**Data for this exercise**
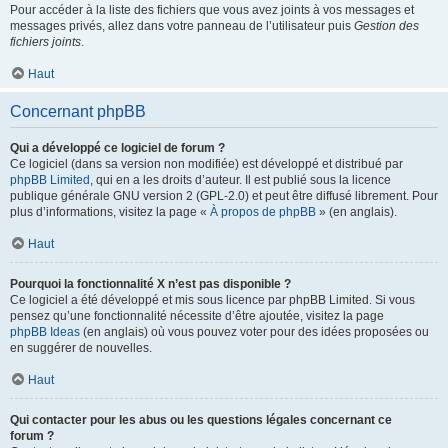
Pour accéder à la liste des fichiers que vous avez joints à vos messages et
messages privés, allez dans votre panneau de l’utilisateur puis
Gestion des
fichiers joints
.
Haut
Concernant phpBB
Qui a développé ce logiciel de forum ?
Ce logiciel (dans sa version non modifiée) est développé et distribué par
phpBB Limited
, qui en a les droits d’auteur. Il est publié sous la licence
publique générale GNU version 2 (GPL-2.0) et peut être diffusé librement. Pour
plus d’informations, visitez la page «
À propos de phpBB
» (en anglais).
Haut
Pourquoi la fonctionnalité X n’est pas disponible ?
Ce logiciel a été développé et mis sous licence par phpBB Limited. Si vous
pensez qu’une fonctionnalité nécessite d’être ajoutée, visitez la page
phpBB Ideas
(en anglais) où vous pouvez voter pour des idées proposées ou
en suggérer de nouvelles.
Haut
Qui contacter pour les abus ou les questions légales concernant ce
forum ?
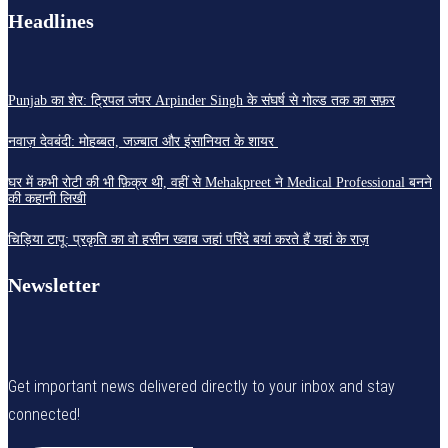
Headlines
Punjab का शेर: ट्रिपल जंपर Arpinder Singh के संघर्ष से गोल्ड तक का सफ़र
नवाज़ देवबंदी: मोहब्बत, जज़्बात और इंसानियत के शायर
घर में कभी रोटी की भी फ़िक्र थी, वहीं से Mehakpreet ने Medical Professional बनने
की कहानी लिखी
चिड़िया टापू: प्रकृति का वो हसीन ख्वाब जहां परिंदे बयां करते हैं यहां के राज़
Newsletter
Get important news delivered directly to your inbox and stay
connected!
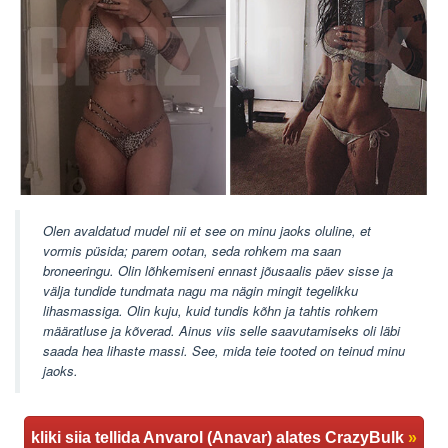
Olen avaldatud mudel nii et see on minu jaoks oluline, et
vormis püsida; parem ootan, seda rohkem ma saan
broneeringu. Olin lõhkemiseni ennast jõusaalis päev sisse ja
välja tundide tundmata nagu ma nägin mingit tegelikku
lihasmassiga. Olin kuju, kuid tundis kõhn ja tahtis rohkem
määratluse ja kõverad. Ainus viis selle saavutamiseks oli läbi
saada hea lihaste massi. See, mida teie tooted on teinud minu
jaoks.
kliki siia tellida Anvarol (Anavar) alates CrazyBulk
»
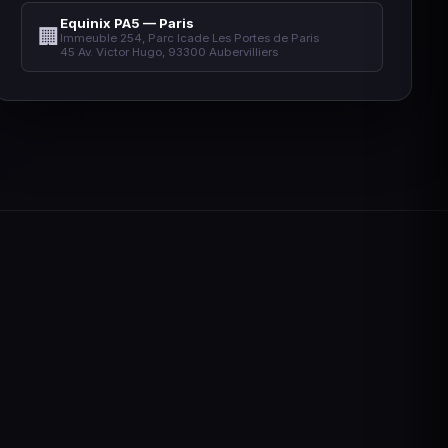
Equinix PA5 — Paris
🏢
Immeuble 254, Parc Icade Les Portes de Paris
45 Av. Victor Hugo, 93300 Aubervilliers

**Task to carry out**
Show each line from the entries above that contains the word "visitez".

**Solution**
plus d’informations, visitez la page «
pensez qu’une fonctionnalité nécessite d’être ajoutée, visitez la page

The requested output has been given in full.